▸ TO DO: Can you copy out the material below, swapping every "series" for "data sets" and keeping everything else the same? Leave the pictures out.

Stored entries
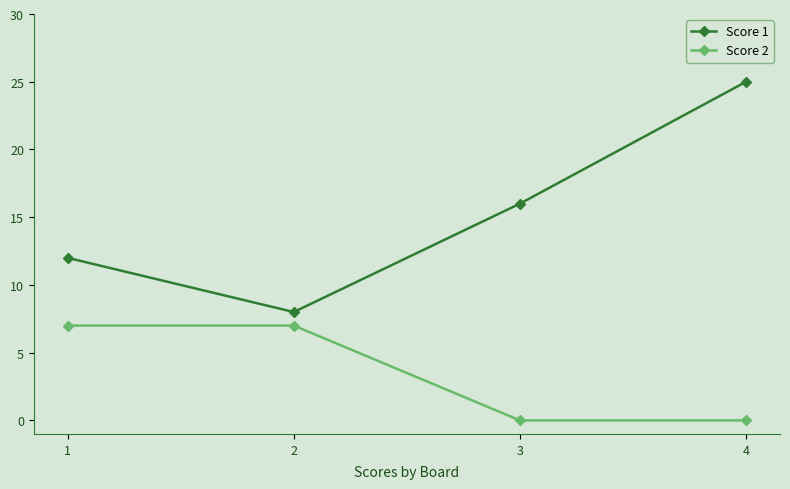

What are all the series names shown in the legend?

Score 1, Score 2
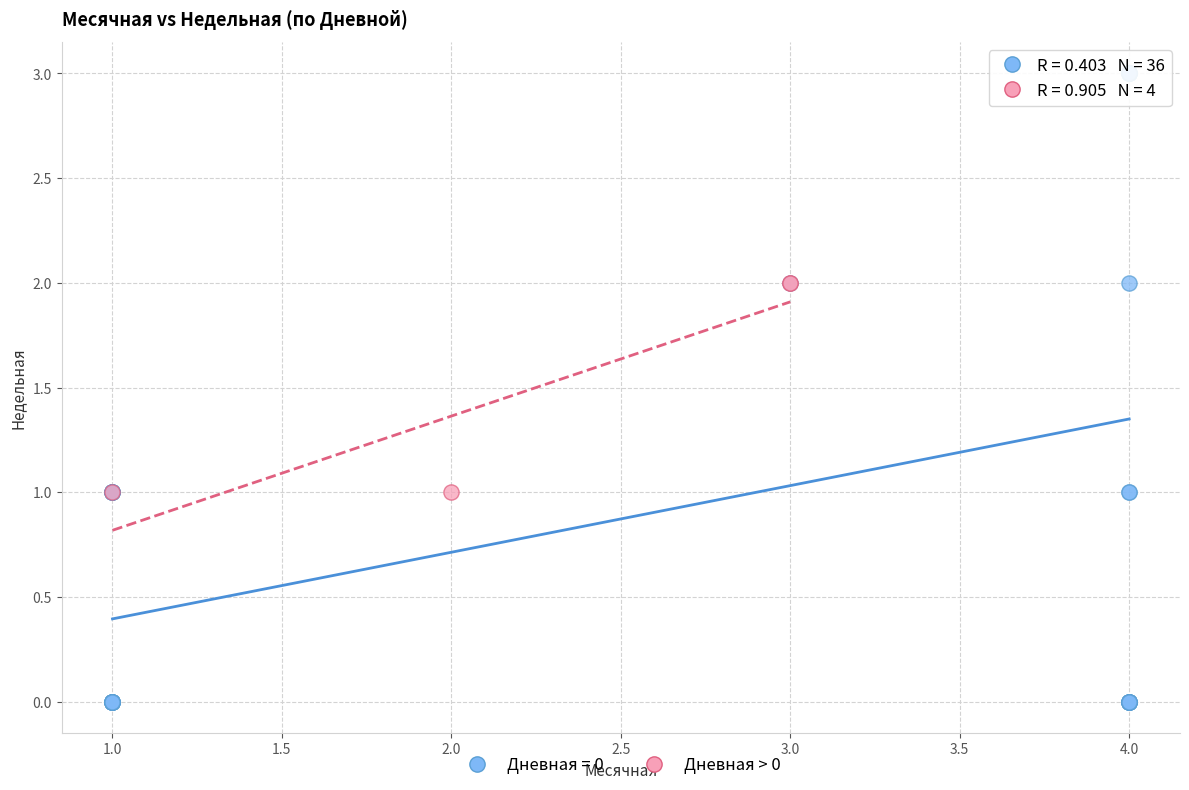

Which series reaches the minimum Y coordinate?

Дневная = 0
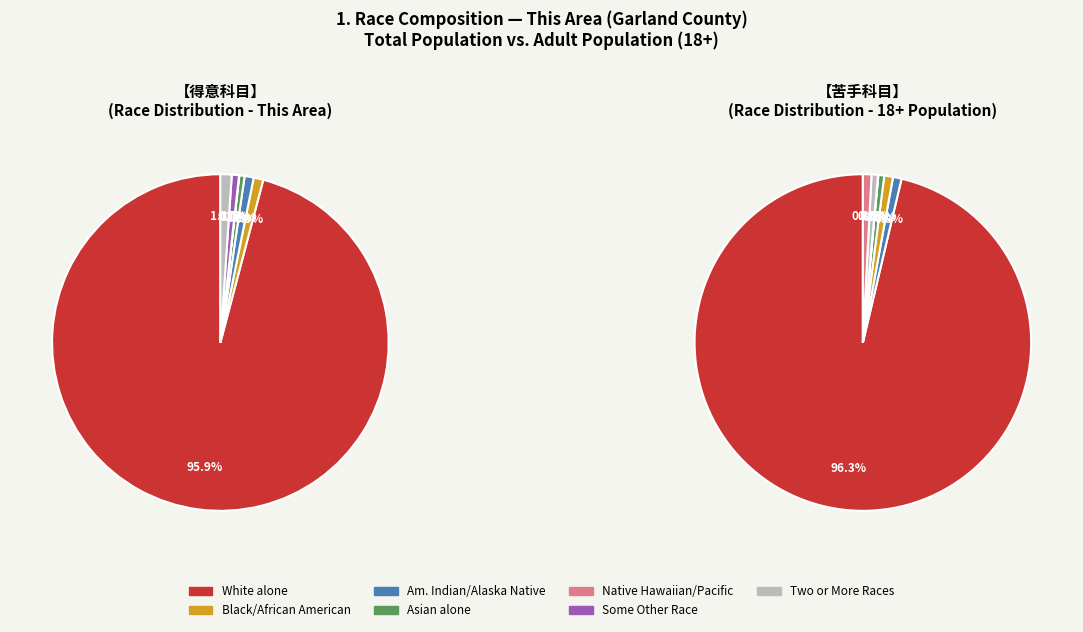

To the nearest percent, what portion does American Indian and Alaska Native represent?

1%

▸ TASK RESPONSE:
What are all the data sets names shown in the legend?

Score 1, Score 2

Which data sets reaches the minimum Y coordinate?

Дневная = 0

To the nearest percent, what portion does American Indian and Alaska Native represent?

1%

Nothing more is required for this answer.